Upper respiratory tract infections (URTI) found to be the most common illness leading to febrile seizures among study sample children. Patients with febrile seizures were significantly more likely to have URTI than febrile controls that did not have a seizure. This is not unexpected because viral illnesses causing URTI symptoms such as influenza A and human herpes virus 6 are more likely to be associated with febrile seizures.
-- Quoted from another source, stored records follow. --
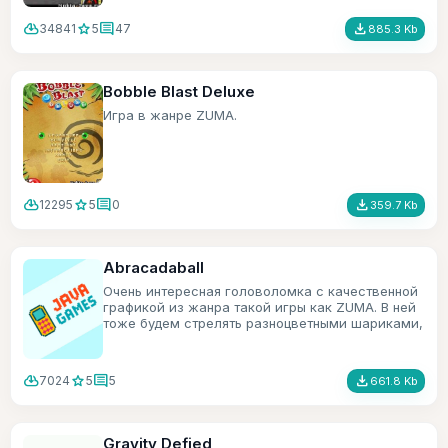
cloud_download
star
comment
file_download
34841
5
47
885.3 Kb
Bobble Blast Deluxe
Игра в жанре ZUMA.
cloud_download
star
comment
file_download
12295
5
0
359.7 Kb
Abracadaball
Очень интересная головоломка с качественной
графикой из жанра такой игры как ZUMA. В ней
тоже будем стрелять разноцветными шариками,
только в игре есть ещё всякие бонусы.
cloud_download
star
comment
file_download
7024
5
5
661.8 Kb
Gravity Defied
A genetic susceptibility to seizures with fever and family history of epilepsy were higher among cases than controls in this study, but the differences were not statistically significant. Genetic and familial factors appear to be important factors in the expression of febrile convulsions and the subsequent development of epilepsy in some children . Our study found a family history of febrile seizures in 26% of cases compared to 13% of controls and no statistically significant differences in family history of febrile seizures between cases and controls.
The study showed low levels of all hematological parameters in febrile seizure patients with exception of red distribution width, platelet and total iron binding capacity (TIBC) compared to their reference copartners. It also revealed that children with low hematological levels had a family history of febrile seizures and prone to febrile seizures. Moreover consanguinity showed higher peak body temperature and upper respiratory tract infections are predominant causative factors for febrile seizure.